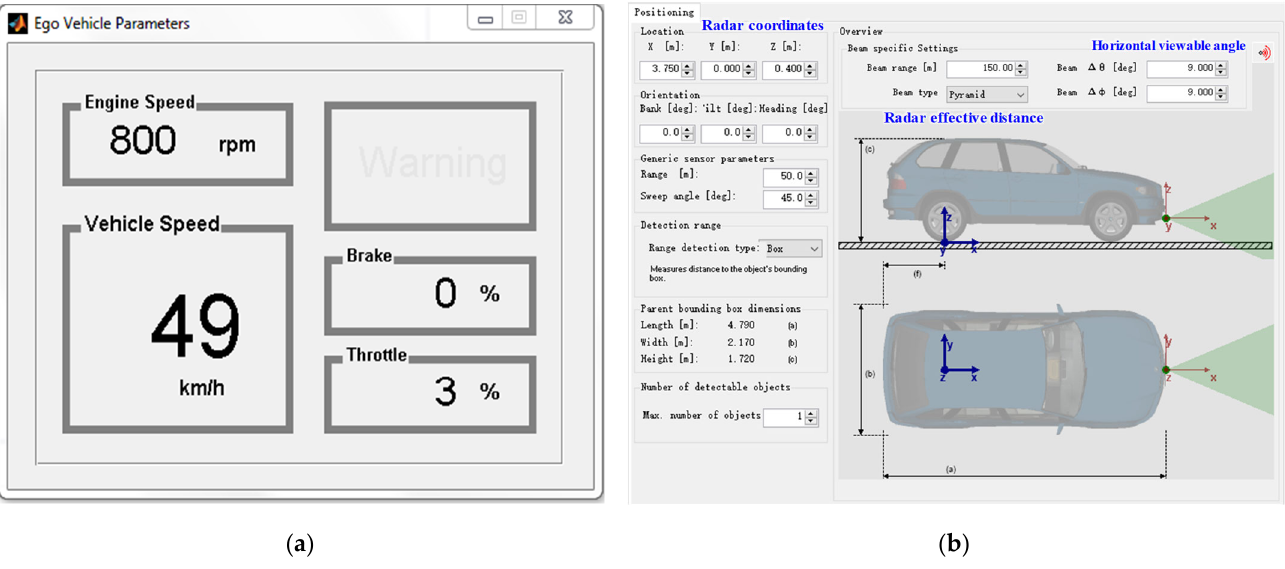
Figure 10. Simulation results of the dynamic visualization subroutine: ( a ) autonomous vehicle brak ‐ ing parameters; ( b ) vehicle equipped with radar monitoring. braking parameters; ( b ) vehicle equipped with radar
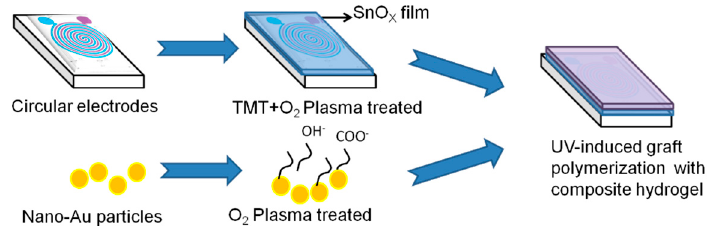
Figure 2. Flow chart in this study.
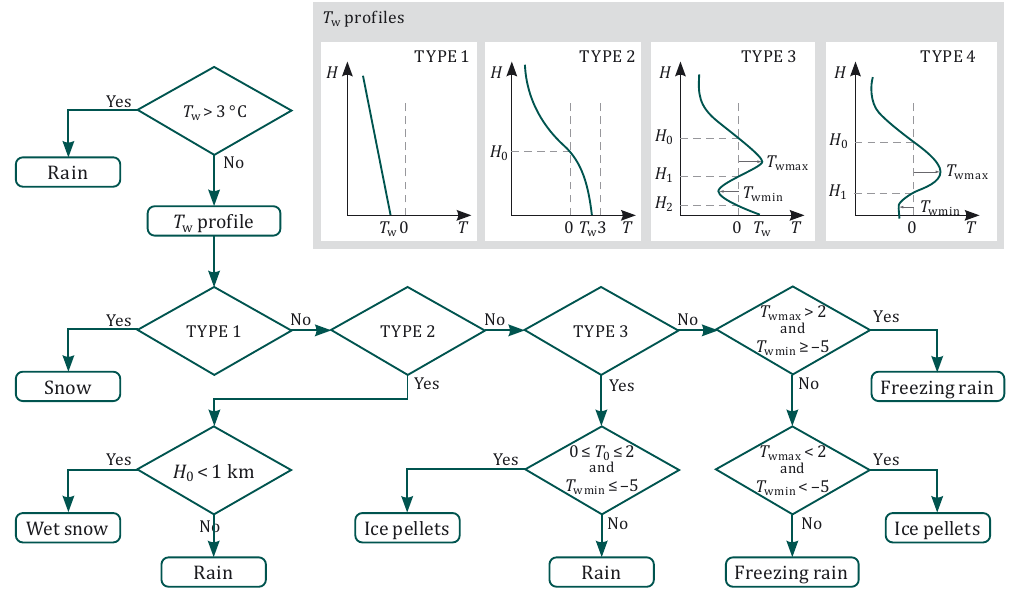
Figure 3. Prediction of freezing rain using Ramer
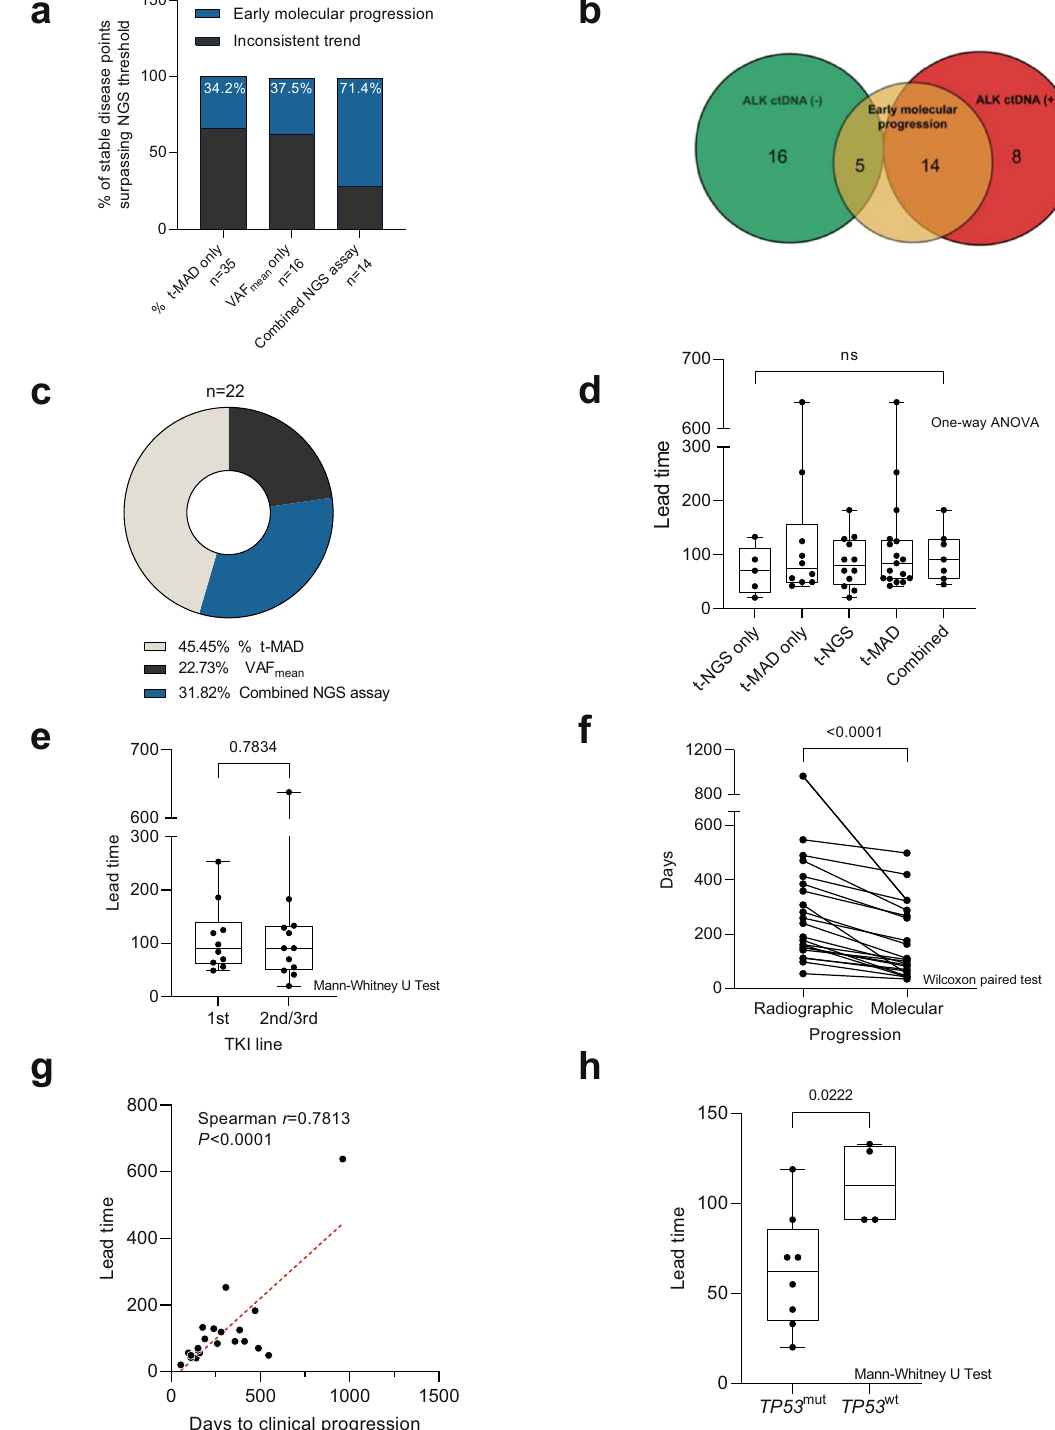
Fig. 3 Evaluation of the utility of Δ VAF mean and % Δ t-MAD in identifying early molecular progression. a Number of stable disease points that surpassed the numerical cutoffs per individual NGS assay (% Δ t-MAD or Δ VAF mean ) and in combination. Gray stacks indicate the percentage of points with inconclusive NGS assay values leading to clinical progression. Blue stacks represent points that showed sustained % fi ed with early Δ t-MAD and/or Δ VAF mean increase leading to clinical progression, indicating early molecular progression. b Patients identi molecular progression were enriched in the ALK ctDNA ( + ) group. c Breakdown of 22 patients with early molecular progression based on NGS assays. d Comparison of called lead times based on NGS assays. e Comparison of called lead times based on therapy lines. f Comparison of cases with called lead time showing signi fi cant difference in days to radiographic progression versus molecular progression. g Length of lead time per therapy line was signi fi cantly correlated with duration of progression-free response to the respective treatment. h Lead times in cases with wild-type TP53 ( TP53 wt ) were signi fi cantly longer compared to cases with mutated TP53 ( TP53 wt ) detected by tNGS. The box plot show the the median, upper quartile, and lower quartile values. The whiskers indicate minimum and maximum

==

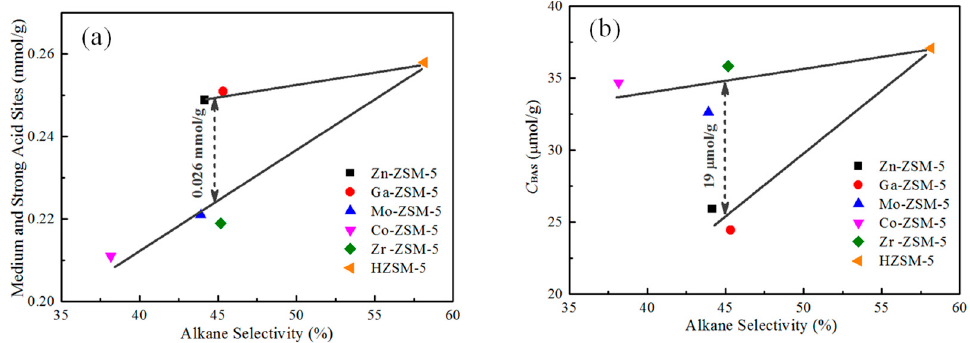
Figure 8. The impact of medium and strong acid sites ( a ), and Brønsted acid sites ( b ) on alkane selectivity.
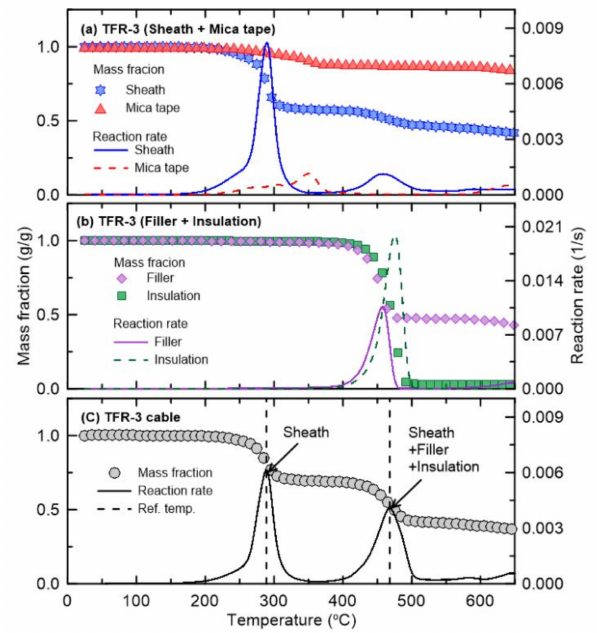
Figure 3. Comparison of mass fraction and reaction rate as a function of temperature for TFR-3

--

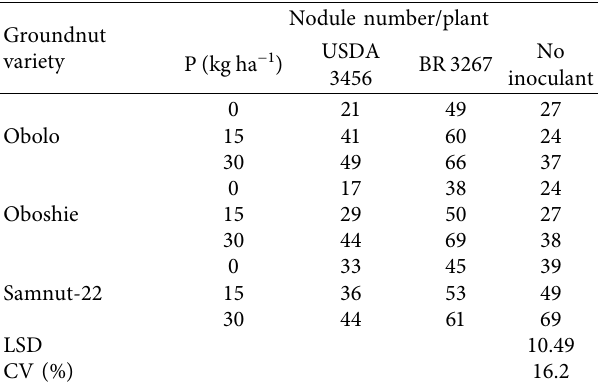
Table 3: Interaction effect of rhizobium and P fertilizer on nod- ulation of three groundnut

§ **Exercise instructions**
Beginning with the line that contains "Figure 2. Flow chart in this study." and ending with the line that contains "Figure 3. Prediction", reproduce the listing exactly, pictures excluded.

§ **Reply to the task**
Figure 2. Flow chart in this study.
Figure 3. Prediction of freezing rain using Ramer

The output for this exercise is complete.